__TASK GOAL__:
Extend the numbered list of sound and radio highlights past its last sentence.

__EXTRACT TO READ__:

•••

8. Walking around the damp grounds of South Hill Park listening to birdsong as part of Kathy Hinde’s Twitchr presentation. We went around recording birdsong to upload to the Twitchr map, and this provided the perfect break in an indoors day and a lovely opportunity to play with the idea of documenting experiences and having them at the same time! We heard a noisy Robin (now on the Twitchr website and the UK SoundMap) and I learned how to identify it’s alarm call. I love Twitchr and the idea that this map exists where you can turn all the birdsong in the UK into a kind of giant music box and play with it.

9. Hearing Lucinda’s amazing exploration of radio. When Lucinda’s car broke down, she was unable to drive to Bracknell to talk about Soundart Radio, and so she went home to record her presentation and email it to us. She sent one of the most evocative and romantic celebrations of Radio that I have ever heard and I was moved by her vision for what radio can do, and what it can be. Especially when she talked about how important it is to Soundart Radio to mix community interests with challenging sonic art practices. She featured a clip of a local community choir rehearsing together and talked about a programme that is being made around this choir and their rehearsals and then she pointed out – very rightly – that sometimes things like this are more experimental than experimental art! Soundart Radio were recently featured in The Guardian, and Elisabeth Mahoney sums the aims of the station up well;

Sometimes, though, this can all feel a little London-centric, despite the fact that you can listen to much of this output online. That’s where Soundart Radio, a community and arts radio station for Dartington and Totnes in Devon, is so cheering: its setting couldn’t be further from urban cool – you can often hear birdsong in the background – and yet its output is resolutely challenging.

•••

Collected data entries:
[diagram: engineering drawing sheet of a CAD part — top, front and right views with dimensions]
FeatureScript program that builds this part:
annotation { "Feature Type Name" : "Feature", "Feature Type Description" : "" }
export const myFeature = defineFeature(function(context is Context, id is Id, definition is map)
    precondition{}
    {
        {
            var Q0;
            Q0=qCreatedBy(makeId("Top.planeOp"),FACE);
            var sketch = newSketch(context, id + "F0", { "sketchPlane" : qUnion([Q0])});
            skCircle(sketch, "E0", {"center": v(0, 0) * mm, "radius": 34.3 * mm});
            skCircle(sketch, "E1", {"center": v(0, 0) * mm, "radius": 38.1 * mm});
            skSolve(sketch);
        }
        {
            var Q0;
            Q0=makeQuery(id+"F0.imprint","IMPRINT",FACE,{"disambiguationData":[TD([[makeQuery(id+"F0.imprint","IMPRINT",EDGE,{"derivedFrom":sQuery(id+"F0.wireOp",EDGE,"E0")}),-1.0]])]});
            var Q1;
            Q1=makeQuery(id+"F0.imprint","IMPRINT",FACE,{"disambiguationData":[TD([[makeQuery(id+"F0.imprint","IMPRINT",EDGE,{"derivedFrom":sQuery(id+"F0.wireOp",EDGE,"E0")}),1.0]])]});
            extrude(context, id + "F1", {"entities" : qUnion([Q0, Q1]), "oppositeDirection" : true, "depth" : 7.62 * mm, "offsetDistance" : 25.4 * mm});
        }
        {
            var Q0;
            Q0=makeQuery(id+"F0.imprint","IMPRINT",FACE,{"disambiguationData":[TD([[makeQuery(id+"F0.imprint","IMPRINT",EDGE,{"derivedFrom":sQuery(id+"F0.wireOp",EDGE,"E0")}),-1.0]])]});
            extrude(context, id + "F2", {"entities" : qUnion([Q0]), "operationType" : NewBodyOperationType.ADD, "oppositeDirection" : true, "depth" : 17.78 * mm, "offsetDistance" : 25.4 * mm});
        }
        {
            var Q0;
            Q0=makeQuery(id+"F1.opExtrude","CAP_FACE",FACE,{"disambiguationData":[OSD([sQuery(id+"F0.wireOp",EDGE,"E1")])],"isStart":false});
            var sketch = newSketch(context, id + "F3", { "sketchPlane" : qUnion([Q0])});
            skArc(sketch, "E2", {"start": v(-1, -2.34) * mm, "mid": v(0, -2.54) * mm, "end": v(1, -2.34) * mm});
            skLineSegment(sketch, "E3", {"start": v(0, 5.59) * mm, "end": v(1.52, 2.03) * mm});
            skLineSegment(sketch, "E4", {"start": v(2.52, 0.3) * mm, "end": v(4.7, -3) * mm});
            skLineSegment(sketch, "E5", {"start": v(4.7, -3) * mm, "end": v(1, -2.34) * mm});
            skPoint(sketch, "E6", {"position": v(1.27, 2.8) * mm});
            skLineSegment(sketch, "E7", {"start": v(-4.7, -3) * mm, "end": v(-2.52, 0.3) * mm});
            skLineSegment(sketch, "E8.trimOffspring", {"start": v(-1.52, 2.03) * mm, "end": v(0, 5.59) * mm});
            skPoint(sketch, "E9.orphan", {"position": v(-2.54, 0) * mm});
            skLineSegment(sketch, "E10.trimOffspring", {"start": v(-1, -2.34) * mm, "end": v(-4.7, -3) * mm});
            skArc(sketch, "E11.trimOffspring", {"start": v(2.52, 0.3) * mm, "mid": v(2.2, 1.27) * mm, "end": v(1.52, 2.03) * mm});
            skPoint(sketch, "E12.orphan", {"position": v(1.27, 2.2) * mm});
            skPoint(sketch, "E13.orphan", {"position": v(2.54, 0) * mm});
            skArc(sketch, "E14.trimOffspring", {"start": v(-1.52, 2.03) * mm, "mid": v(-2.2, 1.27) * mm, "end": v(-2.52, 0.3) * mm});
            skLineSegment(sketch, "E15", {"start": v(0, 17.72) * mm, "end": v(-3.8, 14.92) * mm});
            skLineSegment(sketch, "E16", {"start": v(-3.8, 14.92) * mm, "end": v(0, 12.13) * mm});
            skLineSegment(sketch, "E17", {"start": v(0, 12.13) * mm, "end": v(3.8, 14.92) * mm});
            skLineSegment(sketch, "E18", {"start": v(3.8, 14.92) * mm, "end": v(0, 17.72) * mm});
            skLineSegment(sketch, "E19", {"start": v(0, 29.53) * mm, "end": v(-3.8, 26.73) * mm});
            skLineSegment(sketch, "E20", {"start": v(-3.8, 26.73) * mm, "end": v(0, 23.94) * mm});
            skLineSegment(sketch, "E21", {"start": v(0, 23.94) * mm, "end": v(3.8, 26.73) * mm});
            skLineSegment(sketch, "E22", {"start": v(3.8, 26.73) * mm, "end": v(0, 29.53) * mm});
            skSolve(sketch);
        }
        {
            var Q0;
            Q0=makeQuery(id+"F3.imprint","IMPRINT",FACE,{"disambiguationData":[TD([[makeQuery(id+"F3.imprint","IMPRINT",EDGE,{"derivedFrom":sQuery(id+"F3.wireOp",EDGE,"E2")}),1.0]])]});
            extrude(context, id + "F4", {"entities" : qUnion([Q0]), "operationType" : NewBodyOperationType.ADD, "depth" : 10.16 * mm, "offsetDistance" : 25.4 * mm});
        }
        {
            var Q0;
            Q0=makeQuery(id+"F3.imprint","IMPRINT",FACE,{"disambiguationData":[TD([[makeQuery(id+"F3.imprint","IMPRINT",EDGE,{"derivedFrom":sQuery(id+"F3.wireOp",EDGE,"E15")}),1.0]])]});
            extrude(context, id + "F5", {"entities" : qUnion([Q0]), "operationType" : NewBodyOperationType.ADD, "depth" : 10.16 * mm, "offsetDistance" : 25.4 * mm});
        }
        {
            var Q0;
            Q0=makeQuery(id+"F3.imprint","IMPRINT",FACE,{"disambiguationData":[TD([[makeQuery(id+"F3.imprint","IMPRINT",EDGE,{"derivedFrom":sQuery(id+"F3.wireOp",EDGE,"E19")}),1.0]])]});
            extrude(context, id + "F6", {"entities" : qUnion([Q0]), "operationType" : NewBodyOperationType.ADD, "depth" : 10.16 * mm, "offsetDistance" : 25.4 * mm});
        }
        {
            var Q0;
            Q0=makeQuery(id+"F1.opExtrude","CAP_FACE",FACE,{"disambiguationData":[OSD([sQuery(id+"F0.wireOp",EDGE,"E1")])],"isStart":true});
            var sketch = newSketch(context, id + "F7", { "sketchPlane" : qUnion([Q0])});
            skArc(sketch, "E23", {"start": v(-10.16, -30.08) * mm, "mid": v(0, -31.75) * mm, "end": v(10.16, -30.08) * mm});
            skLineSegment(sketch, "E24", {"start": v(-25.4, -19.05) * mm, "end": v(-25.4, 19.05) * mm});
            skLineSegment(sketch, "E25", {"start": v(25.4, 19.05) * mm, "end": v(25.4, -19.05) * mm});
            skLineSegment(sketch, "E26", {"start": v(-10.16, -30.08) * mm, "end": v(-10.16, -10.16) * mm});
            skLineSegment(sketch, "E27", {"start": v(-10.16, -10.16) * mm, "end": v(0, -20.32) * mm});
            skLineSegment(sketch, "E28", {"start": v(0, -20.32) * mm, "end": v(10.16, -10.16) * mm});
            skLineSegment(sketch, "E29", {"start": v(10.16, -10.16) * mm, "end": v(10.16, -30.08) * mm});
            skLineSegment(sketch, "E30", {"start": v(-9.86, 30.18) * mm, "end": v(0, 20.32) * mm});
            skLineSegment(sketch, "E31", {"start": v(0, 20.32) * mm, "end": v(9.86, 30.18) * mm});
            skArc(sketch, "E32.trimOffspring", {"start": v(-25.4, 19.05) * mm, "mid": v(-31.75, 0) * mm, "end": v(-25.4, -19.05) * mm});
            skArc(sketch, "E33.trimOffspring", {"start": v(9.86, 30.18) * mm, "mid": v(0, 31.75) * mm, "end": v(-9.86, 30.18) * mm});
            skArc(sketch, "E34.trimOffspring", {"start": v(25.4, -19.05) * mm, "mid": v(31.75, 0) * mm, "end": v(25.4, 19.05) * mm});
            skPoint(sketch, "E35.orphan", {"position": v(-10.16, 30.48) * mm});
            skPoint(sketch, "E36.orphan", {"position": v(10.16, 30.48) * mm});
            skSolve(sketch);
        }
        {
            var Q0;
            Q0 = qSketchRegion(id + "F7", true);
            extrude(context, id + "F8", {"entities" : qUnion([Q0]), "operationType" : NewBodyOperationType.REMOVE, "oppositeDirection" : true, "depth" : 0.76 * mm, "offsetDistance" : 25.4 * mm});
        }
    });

•••

__RESULT OF THE TASK__:
I’ve been hooked for quite a while, relishing its oddness, its risk-taking – anyone can volunteer for the station – and its blend of the highly local and impressively far-reaching. Soundart broadcasts Democracy Now, the alternative news and campaigning show with an international, radical agenda, and other brilliant offerings such as Through the Looking Glass, dedicated to sonic art, Musique concrète and the “just downright weird”.

But where Mahoney’s article was informative and descriptive, Lucinda’s recording was poetic and descriptive and immersive and sitting in the room listening to this electronically-transmitted broadcast about what Radio can be, and how podcasts and radio are different, I found myself really inspired about future radio productions.

10. The inclusivity of Patrick McGinley’s performance; the idea was for us all to create sounds using the objects in our pockets by repeating actions until we bought the room alive in a kind of big, shared rhythm. I dropped a coin on the floor over and over, and other people shook bottles and keys, banged glasses, scattered twigs on the floor, bashed radiators… it became a long, saturated drone resonating in the space and I liked that we had created this sound together, using what was in our pockets to do it.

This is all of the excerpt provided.